Daniel Crocker's work has appeared in The Los Angeles Review, Hobart, Big Muddy, New World Writing, Stirring, Juked, The Chiron Review, The Mas Tequila Reviewand over 100 others. His books include Like a Fish (full length) and The One Where I Ruin Your Childhood (e-chap with thousands of downloads) both from Sundress Publications. Green Bean Press published several of his books in the '90s and early 2000s.
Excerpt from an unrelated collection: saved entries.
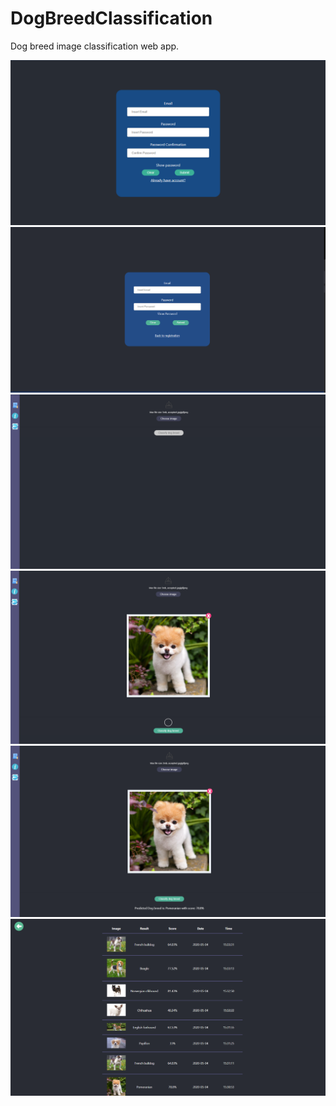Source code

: # DogBreedClassification

Dog breed image classification web app.

<img src="img1.png">
<img src="img2.png">
<img src="img3.png">
<img src="img4.png">
<img src="img5.png">
<img src="img6.png">
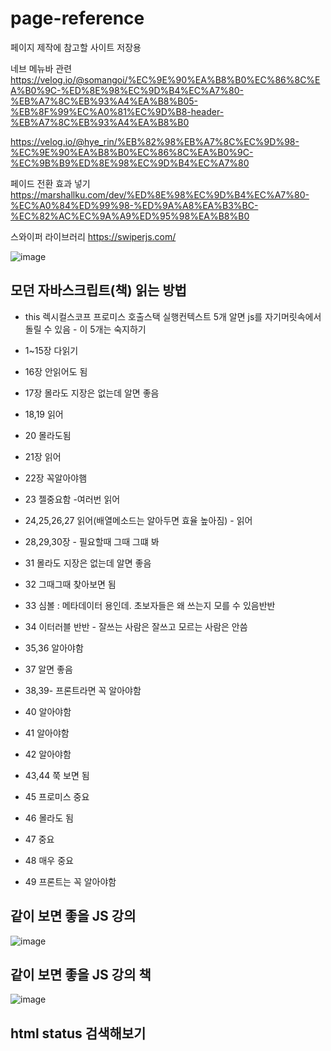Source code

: # page-reference
페이지 제작에 참고할 사이트 저장용

네브 메뉴바 관련
https://velog.io/@somangoi/%EC%9E%90%EA%B8%B0%EC%86%8C%EA%B0%9C-%ED%8E%98%EC%9D%B4%EC%A7%80-%EB%A7%8C%EB%93%A4%EA%B8%B05-%EB%8F%99%EC%A0%81%EC%9D%B8-header-%EB%A7%8C%EB%93%A4%EA%B8%B0

https://velog.io/@hye_rin/%EB%82%98%EB%A7%8C%EC%9D%98-%EC%9E%90%EA%B8%B0%EC%86%8C%EA%B0%9C-%EC%9B%B9%ED%8E%98%EC%9D%B4%EC%A7%80

페이드 전환 효과 넣기
https://marshallku.com/dev/%ED%8E%98%EC%9D%B4%EC%A7%80-%EC%A0%84%ED%99%98-%ED%9A%A8%EA%B3%BC-%EC%82%AC%EC%9A%A9%ED%95%98%EA%B8%B0

스와이퍼 라이브러리
https://swiperjs.com/

![image](https://github.com/user-attachments/assets/ea25d5d3-efd0-4ae9-8b39-9cae813c96dd)

## 모던 자바스크립트(책) 읽는 방법
- this 렉시컬스코프 프로미스 호출스택 실행컨텍스트 5개 알면 js를 자기머릿속에서 돌릴 수 있음 - 이 5개는 숙지하기

- 1~15장 다읽기
- 16장 안읽어도 됨
- 17장 몰라도 지장은 없는데 알면 좋음
- 18,19 읽어
- 20 몰라도됨
- 21장 읽어
- 22장 꼭알아야햄
- 23 젤중요함 -여러번 읽어
- 24,25,26,27 읽어(배열메소드는 알아두면 효율 높아짐) - 읽어
- 28,29,30장 - 필요할때 그때 그떄 봐
- 31 몰라도 지장은 없는데 알면 좋음
- 32 그때그때 찾아보면 됨
- 33 심볼 : 메타데이터 용인데. 초보자들은 왜 쓰는지 모를 수 있음반반
- 34 이터러블 반반 - 잘쓰는 사람은 잘쓰고 모르는 사람은 안씀
- 35,36 알아야함
- 37 알면 좋음
- 38,39- 프론트라면 꼭 알아야함
- 40 알아야함
- 41 알아야함
- 42 알아야함
- 43,44 쭉 보면 됨
- 45 프로미스 중요
- 46 몰라도 됨
- 47 중요
- 48 매우 중요
- 49 프론트는 꼭 알아야함

## 같이 보면 좋을 JS 강의
![image](https://github.com/user-attachments/assets/1f2bea3e-e984-4640-9b06-0927873a9257)

## 같이 보면 좋을 JS 강의 책
![image](https://github.com/user-attachments/assets/b50accee-4c59-4cc1-861d-671c9cc65089)

## html status 검색해보기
These include People Everyday and Other Poems, Long Live the 2 of Spades, the novel The Cornstalk Man and the short story collection Do Not Look Directly Into Me. He has also published several chapbooks through various presses. His newest full length collection of poetry, Shit House Rat, was published by Spartan Press in September of 2017. Stubborn Mule Press will publish Leadwood: New and Selected Poems—1998-2018 in October 2018. He was the first winner of the Gerald Locklin Prize in poetry. He is the editor of The Cape Rock (Southeast Missouri State University) and the co-editor of Trailer Park Quarterly. He's also the host of the podcast, Sanesplaining, about poetry, mental illness and nerd stuff. He is a bipolar, bisexual Gemini living the cliché.